Il mit ses mains dans ses poches.

— Mais c'est quoi ton style de mec ?

« La curiosité est un vilain défaut... » Mais elle avait trop envie de savoir ! Yvan se figea, hésitant. Marge attendit, patiente. Il finit par marmonner :

— Style Bakari... 

« Pardon ?! »

— Mais... Mais il n'est même pas gay !

— Je bien savoir ! On parler de style, pas de homme de ma vie..., se moqua-t-il.

Mais il perçait un certain regret dans sa voix. Marie-Edwige fut touchée. « Je suis désolée. » Mais elle savait qu'il ne voudrait pas de sa pitié, alors elle changea de sujet. Enfin, un peu.

— En tout cas, un jour tu rencontreras un type bien, j'en suis sûre.

Yvan hocha la tête, peu convaincu. Il soupira puis releva ses yeux bleu ciel. Ils étaient indécis.

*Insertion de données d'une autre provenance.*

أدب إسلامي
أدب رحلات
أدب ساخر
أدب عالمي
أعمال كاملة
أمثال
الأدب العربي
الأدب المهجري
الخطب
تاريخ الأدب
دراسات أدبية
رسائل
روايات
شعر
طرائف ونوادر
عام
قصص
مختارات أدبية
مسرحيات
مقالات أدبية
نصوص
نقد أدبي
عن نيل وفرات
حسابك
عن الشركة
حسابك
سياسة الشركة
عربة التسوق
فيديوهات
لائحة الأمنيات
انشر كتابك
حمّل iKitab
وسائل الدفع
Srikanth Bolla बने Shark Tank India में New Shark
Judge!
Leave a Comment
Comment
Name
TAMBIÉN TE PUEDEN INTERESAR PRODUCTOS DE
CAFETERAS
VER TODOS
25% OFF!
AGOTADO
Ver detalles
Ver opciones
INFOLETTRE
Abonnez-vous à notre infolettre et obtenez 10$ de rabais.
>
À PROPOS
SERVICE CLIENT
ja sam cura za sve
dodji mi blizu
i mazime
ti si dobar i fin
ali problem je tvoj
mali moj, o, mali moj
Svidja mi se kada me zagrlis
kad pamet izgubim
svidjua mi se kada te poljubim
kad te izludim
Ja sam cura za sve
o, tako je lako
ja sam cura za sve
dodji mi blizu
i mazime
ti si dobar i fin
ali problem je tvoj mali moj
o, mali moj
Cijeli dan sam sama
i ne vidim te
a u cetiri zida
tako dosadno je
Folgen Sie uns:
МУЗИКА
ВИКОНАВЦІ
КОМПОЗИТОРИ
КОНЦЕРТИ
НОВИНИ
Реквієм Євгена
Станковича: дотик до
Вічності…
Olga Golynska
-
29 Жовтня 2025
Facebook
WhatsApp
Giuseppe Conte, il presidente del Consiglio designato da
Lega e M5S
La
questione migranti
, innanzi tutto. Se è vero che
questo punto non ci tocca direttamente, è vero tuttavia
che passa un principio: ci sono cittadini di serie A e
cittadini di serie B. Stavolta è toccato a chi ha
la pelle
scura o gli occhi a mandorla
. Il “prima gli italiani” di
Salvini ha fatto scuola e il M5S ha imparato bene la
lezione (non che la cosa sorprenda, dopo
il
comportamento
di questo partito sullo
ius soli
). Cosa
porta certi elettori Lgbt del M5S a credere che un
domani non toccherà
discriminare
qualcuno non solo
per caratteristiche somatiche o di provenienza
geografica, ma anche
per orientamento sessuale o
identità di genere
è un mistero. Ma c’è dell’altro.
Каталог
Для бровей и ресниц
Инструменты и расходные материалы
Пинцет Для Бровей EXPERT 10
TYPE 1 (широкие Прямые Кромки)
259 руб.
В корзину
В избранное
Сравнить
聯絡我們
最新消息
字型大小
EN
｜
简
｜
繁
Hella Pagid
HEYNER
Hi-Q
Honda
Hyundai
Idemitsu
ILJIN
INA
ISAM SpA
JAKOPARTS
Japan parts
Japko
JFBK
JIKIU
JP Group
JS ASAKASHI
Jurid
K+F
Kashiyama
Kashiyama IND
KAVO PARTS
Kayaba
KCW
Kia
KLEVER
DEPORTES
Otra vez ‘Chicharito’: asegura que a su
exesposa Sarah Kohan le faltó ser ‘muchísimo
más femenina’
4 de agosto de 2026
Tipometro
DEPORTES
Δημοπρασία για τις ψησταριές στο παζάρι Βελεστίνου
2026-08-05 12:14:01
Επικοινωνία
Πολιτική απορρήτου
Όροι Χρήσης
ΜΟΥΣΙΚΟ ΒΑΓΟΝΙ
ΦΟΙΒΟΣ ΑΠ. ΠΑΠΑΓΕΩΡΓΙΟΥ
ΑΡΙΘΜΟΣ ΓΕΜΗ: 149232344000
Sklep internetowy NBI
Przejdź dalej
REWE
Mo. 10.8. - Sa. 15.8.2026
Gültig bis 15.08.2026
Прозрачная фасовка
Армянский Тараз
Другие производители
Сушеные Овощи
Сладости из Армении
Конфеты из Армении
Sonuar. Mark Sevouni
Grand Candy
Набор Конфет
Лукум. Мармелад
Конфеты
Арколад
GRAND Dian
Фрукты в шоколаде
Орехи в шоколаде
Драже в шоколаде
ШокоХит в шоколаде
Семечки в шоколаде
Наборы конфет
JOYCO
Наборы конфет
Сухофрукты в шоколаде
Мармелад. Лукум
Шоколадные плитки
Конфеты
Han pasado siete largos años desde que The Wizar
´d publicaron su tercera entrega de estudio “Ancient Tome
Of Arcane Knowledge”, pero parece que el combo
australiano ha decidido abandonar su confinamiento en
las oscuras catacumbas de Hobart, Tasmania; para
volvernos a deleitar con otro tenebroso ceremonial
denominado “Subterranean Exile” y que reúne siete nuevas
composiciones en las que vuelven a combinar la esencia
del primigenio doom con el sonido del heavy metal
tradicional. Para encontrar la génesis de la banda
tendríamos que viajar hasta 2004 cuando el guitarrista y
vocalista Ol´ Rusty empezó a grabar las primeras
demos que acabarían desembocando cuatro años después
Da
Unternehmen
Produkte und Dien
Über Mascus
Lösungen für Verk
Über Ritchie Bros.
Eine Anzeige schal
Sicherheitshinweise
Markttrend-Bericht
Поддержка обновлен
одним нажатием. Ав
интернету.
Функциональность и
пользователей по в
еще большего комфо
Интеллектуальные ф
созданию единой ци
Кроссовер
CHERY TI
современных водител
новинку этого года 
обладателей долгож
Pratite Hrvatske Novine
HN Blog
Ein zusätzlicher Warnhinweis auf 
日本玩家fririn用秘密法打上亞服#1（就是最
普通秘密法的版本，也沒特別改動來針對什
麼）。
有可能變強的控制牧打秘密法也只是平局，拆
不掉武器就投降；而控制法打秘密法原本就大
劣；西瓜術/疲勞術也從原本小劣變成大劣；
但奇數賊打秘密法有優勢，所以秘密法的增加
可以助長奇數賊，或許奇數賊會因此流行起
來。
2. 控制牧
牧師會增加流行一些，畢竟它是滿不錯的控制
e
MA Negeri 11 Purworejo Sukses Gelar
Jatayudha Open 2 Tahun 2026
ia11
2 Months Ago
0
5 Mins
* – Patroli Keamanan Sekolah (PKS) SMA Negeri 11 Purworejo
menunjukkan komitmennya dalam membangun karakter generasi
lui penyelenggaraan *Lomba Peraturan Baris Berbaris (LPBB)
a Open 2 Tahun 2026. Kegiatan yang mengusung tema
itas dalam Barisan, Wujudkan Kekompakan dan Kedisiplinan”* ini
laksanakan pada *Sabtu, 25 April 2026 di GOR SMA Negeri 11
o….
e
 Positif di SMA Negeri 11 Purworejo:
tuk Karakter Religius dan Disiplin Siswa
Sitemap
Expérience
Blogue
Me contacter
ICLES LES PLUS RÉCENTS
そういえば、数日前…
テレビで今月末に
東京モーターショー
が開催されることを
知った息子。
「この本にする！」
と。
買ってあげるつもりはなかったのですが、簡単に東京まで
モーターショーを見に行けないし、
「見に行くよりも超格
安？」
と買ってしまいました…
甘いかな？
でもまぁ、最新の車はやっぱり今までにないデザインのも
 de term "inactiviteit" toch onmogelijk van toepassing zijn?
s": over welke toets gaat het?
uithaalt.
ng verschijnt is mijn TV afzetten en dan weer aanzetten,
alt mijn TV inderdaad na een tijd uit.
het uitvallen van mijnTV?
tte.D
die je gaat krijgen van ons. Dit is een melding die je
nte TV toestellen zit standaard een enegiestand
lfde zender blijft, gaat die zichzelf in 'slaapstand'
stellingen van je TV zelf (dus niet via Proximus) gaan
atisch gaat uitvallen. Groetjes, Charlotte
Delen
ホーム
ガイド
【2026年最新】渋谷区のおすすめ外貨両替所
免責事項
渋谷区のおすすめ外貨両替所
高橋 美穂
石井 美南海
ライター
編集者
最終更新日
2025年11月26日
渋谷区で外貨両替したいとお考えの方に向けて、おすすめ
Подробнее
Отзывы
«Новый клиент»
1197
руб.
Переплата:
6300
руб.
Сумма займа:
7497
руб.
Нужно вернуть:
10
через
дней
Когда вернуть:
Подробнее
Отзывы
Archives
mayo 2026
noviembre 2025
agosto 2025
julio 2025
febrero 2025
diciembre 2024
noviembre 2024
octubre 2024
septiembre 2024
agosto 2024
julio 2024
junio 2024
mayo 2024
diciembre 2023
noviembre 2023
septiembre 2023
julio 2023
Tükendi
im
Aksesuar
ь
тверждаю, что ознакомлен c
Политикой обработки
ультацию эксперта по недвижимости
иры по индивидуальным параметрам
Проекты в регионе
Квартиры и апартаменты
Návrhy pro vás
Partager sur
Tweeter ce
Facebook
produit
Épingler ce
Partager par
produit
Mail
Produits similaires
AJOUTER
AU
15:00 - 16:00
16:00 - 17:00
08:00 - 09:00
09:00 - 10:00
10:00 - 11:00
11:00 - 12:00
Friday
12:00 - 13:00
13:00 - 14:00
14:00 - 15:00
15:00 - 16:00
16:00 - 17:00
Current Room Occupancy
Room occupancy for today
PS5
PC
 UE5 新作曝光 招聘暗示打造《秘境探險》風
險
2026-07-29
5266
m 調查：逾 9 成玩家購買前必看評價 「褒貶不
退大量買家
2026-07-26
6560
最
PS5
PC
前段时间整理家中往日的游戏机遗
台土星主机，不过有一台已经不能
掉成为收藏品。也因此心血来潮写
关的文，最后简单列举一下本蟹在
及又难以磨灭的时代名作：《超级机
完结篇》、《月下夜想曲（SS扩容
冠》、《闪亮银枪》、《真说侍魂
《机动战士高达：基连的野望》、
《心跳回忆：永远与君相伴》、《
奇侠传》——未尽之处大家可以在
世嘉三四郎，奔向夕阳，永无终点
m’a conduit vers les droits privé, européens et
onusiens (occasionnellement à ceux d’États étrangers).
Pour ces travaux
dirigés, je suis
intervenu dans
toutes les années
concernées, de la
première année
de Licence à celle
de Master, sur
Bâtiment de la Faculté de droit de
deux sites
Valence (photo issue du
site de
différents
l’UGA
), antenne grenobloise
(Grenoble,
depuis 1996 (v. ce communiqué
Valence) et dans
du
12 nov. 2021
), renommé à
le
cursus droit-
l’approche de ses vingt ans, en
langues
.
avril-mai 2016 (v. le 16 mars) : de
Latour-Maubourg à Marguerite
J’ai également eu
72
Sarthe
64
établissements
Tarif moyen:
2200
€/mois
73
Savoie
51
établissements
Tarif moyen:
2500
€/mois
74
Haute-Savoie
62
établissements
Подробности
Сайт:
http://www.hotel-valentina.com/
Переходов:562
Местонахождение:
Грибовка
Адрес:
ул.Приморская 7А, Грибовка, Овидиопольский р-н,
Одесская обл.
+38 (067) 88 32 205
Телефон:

 — Je crois que je devoir le dire.

— Tu veux dire aux autres ?

« Je crois que Simon le sait déjà. » Après tout, Simon savait tout.

 — Jack et toi, vous savoir... Non, je veux dire tout le monde.

Là, Marge n'en crut pas ses oreilles. Jackson était au courant ? Mais ils n'étaient même pas proches !

— Mais comment se fait-il qu'il sache ?

— Longue histoire..., répondit Yvan, un sourire discret aux lèvres.

Marge dut faire appel à toute sa volonté pour s'empêcher de le cuisiner. Elle enchaîna :

— Tu veux faire ton coming out ?

 — Da. Je crois.

— Alors je te soutiendrai.

Elle vit le soulagement envahir le regard de son ami. Elle corrige mentalement : « Je te soutiendrai quoiqu'il arrive. ».